Commentary

Privacy Group Wants New Cross-Device Tracking Regulations

Advocacy group Electronic Privacy Information Center is calling on the Federal Trade Commission to require ad companies to obtain explicit consent from consumers before tracking them across more than one device.

The privacy watchdog also is urging the FTC to require ad companies using cross-device tracking to explain what information they collect and share, minimize the data collected, and allow consumers to access information about themselves.

EPIC makes the request in written comments following up on last month's workshop in cross-device tracking. "One clear message from the FTC’s Cross-Device Tracking Workshop is that consumers lack meaningful control over this intrusive business practice," the organization writes. "Compounding the secrecy of these practices, companies that engage in cross-device tracking collect vast amounts of personal, sensitive information."

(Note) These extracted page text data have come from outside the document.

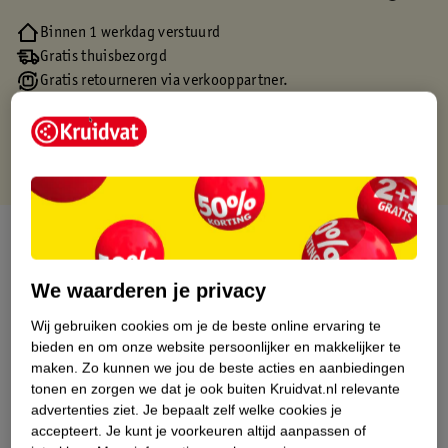
Binnen 1 werkdag verstuurd
Gratis thuisbezorgd
Gratis retourneren via verkooppartner.
Gratis punten met je Kruidvat kaart
Over dit product
Productinformatie
We waarderen je privacy
Wij gebruiken cookies om je de beste online ervaring te
Etiketinformatie
bieden en om onze website persoonlijker en makkelijker te
maken.
Zo kunnen we jou de beste acties en aanbiedingen
tonen en zorgen we dat je ook buiten Kruidvat.nl relevante
Nature Impact Score
advertenties ziet.
Je bepaalt zelf welke cookies je
accepteert.
Je kunt je voorkeuren altijd aanpassen of
Dit product heeft (nog) geen Nature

The organization criticizes the ad industry's attempts to notify consumers about tracking via lengthy privacy policies, arguing that this approach is flawed for several reasons. One is that consumers who want to use a company's services have no choice other than to accept its policy. Another is that the lengthy online documents don't actually give people "substantive" privacy protections.

"Consumers are rational actors and understand that it is nonsensical to click through 100 privacy settings or read policy statements longer than the US Constitution when there is no practical benefit to them," EPIC writes.

Companies that track consumers across devices tend to rely on two basic methods -- device fingerprinting, and log-ins. Fingerprinting, involves tracking users based on the characteristics of their devices; log-ins relies on compiling data about users who have signed in to sites or services.

The advocacy group Center for Democracy & Technology said in October that device fingerprinting is especially problematic, because it's not obvious to users. But EPIC argues in its comments that both methods warrant regulation, noting that tracking people based on log-in data "directly relies on personally identifiable information, which necessarily implicates privacy interests."